• WHAT TO PRODUCE: For these records, count the lines containing the word "קרמל" and respond with the number alone.

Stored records
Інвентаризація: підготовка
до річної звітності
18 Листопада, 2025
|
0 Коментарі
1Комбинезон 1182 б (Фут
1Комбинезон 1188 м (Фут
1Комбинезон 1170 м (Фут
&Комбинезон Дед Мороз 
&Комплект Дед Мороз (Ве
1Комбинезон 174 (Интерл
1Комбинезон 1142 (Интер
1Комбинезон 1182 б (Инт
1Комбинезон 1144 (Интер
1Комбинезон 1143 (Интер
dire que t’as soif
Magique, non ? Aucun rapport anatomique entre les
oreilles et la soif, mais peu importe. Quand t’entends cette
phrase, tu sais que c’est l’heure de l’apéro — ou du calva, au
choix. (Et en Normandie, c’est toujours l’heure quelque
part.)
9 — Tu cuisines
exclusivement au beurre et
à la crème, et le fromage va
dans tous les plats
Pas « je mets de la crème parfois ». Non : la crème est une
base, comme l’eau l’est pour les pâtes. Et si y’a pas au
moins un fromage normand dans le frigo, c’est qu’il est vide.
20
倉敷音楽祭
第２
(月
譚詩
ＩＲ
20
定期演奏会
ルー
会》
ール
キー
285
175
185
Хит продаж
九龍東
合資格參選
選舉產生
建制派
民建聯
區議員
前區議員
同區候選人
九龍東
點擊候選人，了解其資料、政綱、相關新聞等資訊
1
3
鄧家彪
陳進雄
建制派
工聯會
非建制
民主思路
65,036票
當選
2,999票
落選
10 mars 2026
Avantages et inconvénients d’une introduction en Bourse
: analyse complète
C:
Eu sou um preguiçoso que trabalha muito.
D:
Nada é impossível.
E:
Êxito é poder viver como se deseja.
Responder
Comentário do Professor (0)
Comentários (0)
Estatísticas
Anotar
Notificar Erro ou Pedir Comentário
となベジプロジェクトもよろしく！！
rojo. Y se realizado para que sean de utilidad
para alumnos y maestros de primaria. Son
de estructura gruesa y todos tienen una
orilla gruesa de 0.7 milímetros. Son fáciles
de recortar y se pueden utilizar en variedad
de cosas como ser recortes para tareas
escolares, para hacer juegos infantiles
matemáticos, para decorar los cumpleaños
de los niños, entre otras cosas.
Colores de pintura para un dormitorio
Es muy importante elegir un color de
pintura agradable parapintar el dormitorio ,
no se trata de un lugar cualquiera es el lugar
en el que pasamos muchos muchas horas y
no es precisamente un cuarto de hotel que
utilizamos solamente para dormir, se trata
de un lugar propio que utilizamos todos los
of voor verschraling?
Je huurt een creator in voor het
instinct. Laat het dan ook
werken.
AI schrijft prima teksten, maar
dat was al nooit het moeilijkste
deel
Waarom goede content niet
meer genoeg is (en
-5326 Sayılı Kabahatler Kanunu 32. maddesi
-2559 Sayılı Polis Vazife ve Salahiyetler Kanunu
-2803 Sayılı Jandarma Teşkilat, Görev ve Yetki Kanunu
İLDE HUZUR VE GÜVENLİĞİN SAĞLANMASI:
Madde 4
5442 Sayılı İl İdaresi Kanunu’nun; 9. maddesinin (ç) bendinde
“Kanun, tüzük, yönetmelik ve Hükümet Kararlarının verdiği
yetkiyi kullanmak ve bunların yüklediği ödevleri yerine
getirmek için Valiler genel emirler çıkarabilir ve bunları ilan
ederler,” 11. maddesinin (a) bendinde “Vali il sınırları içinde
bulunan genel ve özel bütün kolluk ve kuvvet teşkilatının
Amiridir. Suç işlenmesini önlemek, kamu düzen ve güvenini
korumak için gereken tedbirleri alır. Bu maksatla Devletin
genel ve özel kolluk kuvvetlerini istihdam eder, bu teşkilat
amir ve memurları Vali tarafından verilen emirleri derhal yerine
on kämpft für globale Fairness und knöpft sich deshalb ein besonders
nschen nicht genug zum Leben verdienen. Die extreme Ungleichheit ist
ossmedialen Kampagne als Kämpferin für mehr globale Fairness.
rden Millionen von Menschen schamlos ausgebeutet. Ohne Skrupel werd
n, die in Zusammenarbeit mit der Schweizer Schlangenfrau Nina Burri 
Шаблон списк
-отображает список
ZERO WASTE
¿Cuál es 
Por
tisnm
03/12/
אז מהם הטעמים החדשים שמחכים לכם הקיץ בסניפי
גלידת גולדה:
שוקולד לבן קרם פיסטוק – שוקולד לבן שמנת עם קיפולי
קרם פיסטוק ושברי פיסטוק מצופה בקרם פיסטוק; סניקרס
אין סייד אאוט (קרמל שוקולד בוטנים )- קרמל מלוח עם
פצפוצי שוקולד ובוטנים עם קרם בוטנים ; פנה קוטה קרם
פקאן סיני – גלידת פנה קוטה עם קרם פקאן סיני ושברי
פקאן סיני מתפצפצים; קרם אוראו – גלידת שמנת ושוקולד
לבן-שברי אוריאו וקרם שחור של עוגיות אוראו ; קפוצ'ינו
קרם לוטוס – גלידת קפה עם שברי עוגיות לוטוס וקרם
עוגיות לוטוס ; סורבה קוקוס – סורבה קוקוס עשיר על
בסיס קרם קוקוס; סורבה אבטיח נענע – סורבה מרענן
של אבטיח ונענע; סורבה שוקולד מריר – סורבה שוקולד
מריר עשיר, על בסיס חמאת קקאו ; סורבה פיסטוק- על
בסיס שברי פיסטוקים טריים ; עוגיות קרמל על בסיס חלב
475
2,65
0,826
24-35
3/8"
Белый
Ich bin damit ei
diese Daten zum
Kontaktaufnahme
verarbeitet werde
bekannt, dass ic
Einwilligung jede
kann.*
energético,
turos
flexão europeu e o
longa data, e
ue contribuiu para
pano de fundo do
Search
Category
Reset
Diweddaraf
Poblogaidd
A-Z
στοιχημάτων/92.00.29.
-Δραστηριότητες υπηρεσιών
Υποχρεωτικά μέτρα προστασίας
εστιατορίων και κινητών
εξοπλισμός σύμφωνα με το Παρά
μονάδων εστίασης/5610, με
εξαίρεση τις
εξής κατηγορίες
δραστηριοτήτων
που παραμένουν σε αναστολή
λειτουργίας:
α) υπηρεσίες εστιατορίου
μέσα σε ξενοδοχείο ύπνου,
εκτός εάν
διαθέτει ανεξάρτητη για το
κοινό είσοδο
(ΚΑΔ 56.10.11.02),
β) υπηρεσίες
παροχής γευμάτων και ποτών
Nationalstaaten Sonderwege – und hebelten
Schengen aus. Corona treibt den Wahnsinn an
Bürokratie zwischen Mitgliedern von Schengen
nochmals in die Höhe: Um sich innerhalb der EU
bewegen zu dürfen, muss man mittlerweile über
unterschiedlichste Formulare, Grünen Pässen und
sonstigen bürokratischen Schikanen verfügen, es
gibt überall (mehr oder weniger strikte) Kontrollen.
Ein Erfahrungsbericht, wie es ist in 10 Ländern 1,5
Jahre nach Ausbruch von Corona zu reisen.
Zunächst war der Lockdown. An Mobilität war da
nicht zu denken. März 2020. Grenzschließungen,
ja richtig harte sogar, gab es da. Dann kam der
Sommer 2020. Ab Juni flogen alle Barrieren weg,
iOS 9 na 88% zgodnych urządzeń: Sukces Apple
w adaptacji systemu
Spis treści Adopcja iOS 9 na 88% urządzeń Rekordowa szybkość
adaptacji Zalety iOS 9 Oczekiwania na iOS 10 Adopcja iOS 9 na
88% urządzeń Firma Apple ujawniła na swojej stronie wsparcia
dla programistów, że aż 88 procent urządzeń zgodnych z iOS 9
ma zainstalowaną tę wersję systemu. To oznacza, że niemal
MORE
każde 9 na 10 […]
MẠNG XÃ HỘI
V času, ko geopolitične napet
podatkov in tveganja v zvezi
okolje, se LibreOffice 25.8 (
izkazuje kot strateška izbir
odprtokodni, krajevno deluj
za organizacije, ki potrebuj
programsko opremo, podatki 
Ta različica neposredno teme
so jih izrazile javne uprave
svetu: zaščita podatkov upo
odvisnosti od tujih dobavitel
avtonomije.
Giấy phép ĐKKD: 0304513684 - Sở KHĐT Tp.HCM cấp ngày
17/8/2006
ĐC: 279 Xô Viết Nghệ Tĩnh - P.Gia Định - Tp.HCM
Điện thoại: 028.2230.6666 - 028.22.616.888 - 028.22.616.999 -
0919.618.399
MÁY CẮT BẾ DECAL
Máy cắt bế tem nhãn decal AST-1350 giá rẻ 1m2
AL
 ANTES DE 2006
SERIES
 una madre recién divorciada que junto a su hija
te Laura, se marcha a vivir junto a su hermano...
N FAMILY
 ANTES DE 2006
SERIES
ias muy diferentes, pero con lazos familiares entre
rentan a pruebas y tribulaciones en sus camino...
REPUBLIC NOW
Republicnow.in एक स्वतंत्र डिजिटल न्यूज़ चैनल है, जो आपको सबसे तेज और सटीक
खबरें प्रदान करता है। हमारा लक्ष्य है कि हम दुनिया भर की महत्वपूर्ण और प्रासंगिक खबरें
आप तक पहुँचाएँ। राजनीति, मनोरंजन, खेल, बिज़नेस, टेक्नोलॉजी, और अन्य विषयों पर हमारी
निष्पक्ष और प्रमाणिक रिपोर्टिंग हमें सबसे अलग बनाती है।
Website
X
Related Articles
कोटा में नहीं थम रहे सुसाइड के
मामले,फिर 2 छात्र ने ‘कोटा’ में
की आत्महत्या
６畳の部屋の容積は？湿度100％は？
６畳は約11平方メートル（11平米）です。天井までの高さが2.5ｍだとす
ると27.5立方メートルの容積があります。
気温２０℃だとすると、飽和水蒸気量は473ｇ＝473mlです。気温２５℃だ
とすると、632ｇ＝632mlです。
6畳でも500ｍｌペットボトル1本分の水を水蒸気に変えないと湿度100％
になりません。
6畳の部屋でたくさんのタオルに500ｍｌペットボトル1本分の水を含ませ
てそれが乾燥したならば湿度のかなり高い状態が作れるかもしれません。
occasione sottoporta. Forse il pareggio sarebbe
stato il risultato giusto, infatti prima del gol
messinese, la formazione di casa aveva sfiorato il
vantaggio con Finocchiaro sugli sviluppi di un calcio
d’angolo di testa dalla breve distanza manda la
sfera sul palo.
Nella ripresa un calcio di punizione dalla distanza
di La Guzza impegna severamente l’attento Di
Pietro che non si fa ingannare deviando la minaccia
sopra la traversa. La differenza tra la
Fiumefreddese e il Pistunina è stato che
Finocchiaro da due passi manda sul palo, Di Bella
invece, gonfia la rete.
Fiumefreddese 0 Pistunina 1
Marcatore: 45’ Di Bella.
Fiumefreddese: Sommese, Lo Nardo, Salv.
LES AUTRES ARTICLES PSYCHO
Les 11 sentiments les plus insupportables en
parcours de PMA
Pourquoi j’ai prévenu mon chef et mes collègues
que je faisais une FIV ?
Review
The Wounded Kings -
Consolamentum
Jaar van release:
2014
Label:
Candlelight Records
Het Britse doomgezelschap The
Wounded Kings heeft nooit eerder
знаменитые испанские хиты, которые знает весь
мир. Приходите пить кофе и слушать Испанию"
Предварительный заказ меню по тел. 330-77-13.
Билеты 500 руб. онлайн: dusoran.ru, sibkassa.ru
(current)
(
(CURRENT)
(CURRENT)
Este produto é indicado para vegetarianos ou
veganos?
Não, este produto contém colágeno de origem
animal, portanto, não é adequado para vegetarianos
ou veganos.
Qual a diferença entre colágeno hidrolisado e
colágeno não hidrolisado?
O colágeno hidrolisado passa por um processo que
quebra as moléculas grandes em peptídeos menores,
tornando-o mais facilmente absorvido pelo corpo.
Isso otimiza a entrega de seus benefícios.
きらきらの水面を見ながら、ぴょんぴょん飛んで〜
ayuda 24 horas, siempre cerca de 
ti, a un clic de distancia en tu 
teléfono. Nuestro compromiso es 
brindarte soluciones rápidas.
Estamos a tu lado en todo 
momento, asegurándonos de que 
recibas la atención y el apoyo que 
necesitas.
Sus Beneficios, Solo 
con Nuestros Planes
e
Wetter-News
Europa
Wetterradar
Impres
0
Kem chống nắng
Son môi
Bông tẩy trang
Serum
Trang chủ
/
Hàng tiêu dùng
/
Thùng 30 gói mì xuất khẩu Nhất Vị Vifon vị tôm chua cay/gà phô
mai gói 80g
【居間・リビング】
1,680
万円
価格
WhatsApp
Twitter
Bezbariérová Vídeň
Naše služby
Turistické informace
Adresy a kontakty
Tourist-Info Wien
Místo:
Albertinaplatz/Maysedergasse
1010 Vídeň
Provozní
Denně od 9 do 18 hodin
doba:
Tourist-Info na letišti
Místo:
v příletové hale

• TASK RESPONSE: 2